Dönem çalgıları kullanan 18 kişilik B’rock Orchestra’nın canlı icrasına Keersmaeker’in topluluğu Rosas’tan 17 kişilik dansçı ekibinin eşlik etmesiyle, Bach’ın kristalize olduğu kadar sürprizlere de açık olan müziği, bütün müzikal ve dramaturjik nüanslarıyla sahneye taşındı. Aynı Bach’ın, Brandenburg Konçertoları’yla sanatının bütün hünerlerini gösterdiği ve mükemmelliğe ulaştırdığı müziği gibi, Keersmaeker’in bu yapıtı da onun şimdiye kadar kullandığı bütün koreografik araçların bir arada izlenebildiği bir doruk noktası niteliğindeydi. Şöyle ki, The Six Brandenburg Concertos onun “My walking is my dancing” (Yürüyüşüm dansımdır) düsturundan, hareket vokabüleri olarak ani durmalar, ters yöne ani gerilmeler, dönüşler, akıcı kıvrılmalar ve sıçramalara, kalabalık dansçı grubunun gerek çizgisel, gerekse farklı yörüngelerde dairesel hareketleriyle boş ve geniş sahne mekânını kullanımından, tasarım olarak duo, trio ve quartet danslarından ziyade herkesin, hareket ederken birbirini etkilese de birbirine değmediği solo danslara, Keersmaeker’in bütün alamet-i farikalarını içeriyordu. Dolayısıyla, Bach’ın ilahi müziği ile Keersmaeker’in soyut, yalın ama etkili koreografisi birleşmiş ve ortaya iki saatlik bir başyapıt çıkmış.

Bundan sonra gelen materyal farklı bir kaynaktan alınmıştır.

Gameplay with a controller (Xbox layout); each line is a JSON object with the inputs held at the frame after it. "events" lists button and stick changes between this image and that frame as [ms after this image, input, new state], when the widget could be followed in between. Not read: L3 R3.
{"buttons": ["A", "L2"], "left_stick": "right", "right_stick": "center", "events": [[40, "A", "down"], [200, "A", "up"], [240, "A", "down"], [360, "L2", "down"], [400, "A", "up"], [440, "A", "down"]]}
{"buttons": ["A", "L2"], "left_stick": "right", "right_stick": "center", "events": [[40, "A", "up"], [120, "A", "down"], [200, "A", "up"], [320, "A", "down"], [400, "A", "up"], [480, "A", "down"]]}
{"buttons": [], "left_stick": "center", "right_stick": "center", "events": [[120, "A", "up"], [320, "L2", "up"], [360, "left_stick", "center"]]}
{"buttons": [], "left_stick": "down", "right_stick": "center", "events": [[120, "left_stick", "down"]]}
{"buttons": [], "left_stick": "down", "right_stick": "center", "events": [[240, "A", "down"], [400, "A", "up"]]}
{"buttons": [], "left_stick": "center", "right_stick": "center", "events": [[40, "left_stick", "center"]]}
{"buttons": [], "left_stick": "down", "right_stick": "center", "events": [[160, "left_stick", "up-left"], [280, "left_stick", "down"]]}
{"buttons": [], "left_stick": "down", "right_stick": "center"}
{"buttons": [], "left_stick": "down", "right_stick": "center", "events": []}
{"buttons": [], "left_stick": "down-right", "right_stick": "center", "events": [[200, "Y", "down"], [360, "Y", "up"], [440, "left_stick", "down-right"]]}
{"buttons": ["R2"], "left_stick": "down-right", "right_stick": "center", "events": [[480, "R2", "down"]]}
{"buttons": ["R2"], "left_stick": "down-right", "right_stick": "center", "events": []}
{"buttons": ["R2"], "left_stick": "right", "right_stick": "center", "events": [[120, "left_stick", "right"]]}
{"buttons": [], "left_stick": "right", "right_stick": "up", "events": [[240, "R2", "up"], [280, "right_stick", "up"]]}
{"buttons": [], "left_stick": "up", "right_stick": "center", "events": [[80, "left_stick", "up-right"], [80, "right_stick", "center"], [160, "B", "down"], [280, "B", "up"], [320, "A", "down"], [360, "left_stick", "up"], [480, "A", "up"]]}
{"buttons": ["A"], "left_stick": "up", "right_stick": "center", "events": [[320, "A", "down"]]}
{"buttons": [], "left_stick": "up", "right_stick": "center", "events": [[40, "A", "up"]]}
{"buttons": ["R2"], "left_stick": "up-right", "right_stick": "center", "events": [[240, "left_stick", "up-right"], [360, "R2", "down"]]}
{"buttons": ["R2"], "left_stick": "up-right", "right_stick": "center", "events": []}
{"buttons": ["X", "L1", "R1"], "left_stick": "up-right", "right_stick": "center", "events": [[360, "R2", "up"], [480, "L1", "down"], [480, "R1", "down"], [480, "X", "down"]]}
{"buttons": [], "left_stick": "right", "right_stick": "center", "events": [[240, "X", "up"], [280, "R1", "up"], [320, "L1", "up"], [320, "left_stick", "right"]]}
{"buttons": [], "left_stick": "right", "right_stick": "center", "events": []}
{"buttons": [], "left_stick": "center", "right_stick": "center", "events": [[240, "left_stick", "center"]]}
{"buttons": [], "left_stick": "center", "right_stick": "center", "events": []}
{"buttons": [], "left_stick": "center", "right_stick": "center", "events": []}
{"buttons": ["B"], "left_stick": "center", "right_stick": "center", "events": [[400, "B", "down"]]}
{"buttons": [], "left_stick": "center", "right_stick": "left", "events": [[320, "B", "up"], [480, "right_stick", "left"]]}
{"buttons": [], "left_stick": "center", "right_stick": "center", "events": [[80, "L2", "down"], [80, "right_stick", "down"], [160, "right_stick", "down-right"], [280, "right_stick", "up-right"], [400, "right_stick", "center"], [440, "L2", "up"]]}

aus LICHT, Day 3 Weltparlament © Ruth & Martin Walz, Dutch National Opera 0078
Karlheinz Stockhausen ve LICHT
Bu yılki Hollanda Festivali’nin iddialı projesi, 20. yüzyılın en avangart bestecisi Karlheinz Stockhausen’ın 29 saatlik yapıtı LICHT (IŞIK) opera dizisinden seçilmiş 16 saatlik aus LICHT idi. Elektronik ve elektro-akustik müzik besteleriyle Miles Davis’ten Beatles’a, Herbie Hancock’tan Pink Floyd’a, David Bowie’den Björk’e birkaç nesil caz, pop ve rock müzisyenine ilham kaynağı olan çağdaş müzik ustası Stockhausen, elektro müzik alanında birçok deneme yaparak kendi müzikal dilini geliştiren ve bu sayede kendini klasik müziğin geleneklerinden kopartarak özgürleştiren bir bestecidir; sadece elektro-akustik müzik besteleriyle değil, önce müziği sonra da müzisyenleri konser salonunun içinde dolaştıran denemeleriyle de konvansiyonel anlamda sesin statik olarak sahneden (veya tek bir merkezden) çıkmasına alternatifler üretmiş, özellikle operalarında bunu yaparken sadece şancıların değil çalgıcıların, örneğin trompetçilerin veya flütçülerin de aynı birer oyuncu gibi hareket halinde ve teatral olarak belirli karakterleri canlandırmasını öngörmüştür.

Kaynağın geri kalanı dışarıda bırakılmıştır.